When HarperCollins Canada announced last November that it would be getting out of the Canadian distribution business, it set off a succession of changes in the publishing landscape. Ultimately, University of Toronto Press emerged with the most new business, as four of HC Canada’s former distribution clients—Douglas & McIntyre, House of Anansi/Groundwood Books, Greystone Books, and New Society Publishers—announced in March that they were moving their Canadian distribution to UTP.
UTP also picked up new clients such as the literary press Biblioasis and U.S. publisher Career Press this year, and thanks to the increased business, the distributor announced in May that it would start offering an optional free-freight program on all Canadian bookstore orders over C$300. “Many publishers believe that a larger margin for the bookseller will lead to larger orders,” says Hamish Cameron, UTP’s v-p of distribution. More than 15 client publishers have signed up so far for the free-freight option, which went into effect earlier this summer.
Arsenal Pulp Press in Vancouver, British Columbia, has been distributed by UTP for five years, and publisher Brian Lam says the free-freight option has been an important change. “We talked to a number of booksellers here in B.C., and they actually told us that they were only ordering my books as special order, because the cost of the books including freight was just too onerous,” Lam says. “Now bookstores can add our books to an Anansi or Greystone order and get the free-freight option.”
Rob Sanders, publisher of Greystone Books, another West Coast press, says the transition from HarperCollins to UTP was not easy, but he says he is now “very happy” with the new arrangement—in particular the free freight. “That was critical for us because we’d been involved in it at HarperCollins. And we believe in being able to get books across this country to booksellers equally,” Sanders says. “That was one of the only reasons we would consider going [to UTP].”
In addition, this summer UTP hired two new full-time staff members who had formerly worked in distribution for HarperCollins: Chris Balkissoon came on as warehouse operations manager, and Jacqueline Courtney joined as client services representative. And, in August, UTP picked up one more client, kids publisher Annick Press, which will officially move from Firefly Books to UTP in January 2016. Annick’s U.S. distribution and sales, meanwhile, will be handled by Publishers Group West. “Annick Press hugely complements our children’s list of client publishers.
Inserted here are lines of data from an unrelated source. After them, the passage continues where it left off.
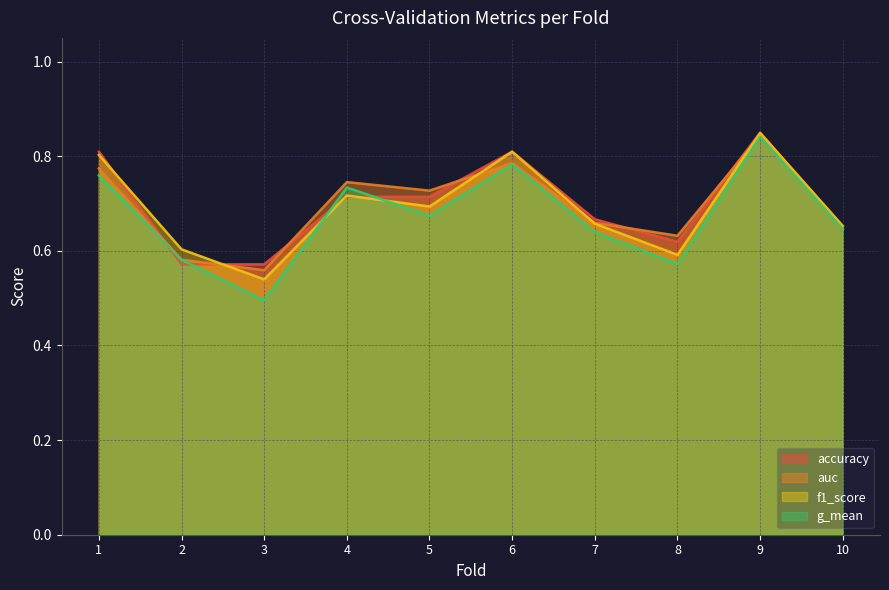

At which category does auc reach its first local peak?

4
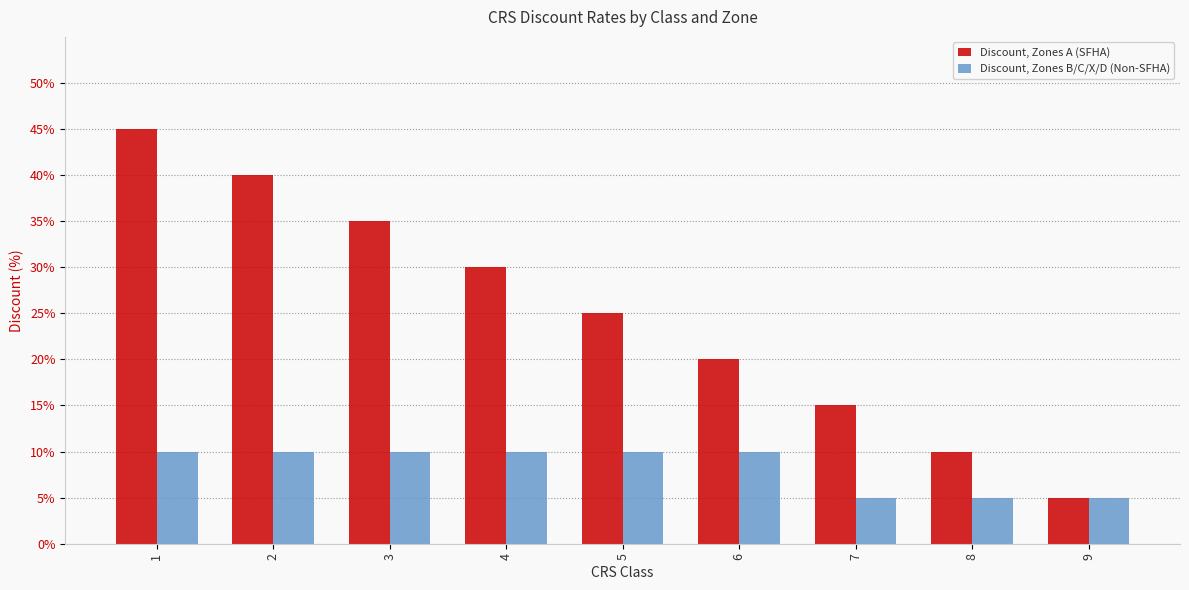

The value of Discount, Zones A (SFHA) at 9 is 5. True or false?

True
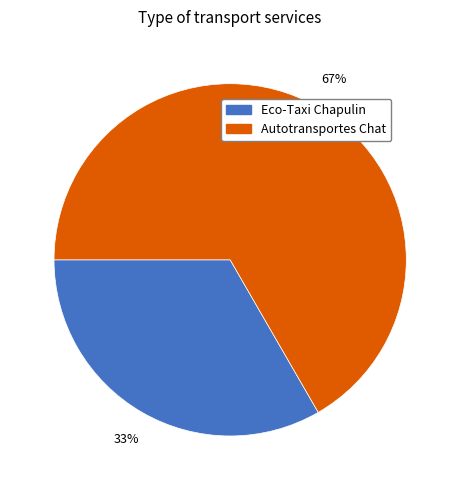

To the nearest percent, what portion does Eco-Taxi Chapulin represent?

33%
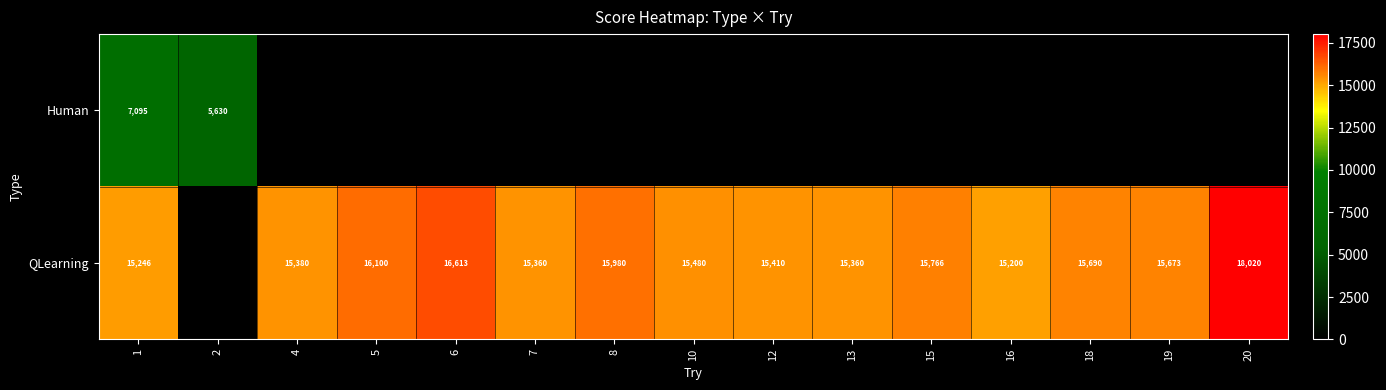

What is the maximum value shown in the chart?

18020.0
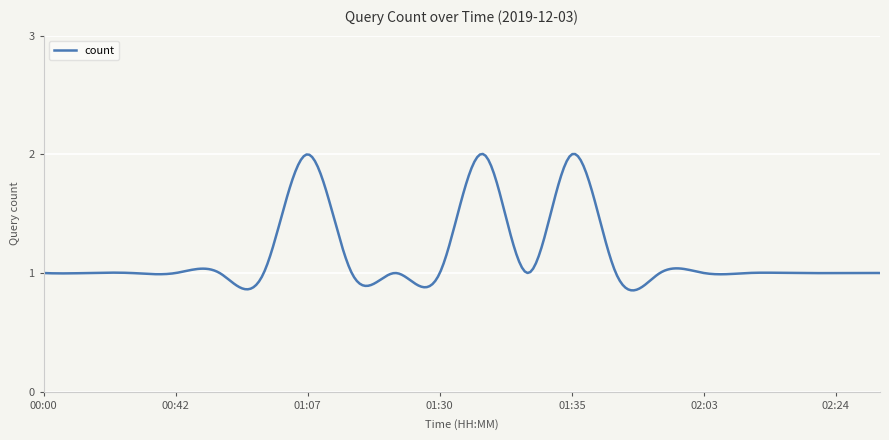

At which label is the value closest to 1?

00:00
It’s been a very good year for us,” Cameron says.
One negative for UTP is the impending loss of longtime client Kids Can Press, the largest Canadian-owned children’s publisher (and home of Franklin the Turtle). According to KCP president Lisa Lyons Johnston, the company will move its sales and distribution to Hachette Book Group as of February 2016. UTP doesn’t offer sales representation (most of their clients are represented by Ampersand), and Johnston says the move was a strategic decision to grow the business in the U.S.
“It’s definitely a blow to lose Kids Can, because they are the foundation of our children’s list,” Cameron says. “But it was a global decision on their part that relates more directly to their sales and marketing representation. Kids Can has been with UTP since the 1980s, when they were a very small company. But look on the bright side: we have space for more publishers.”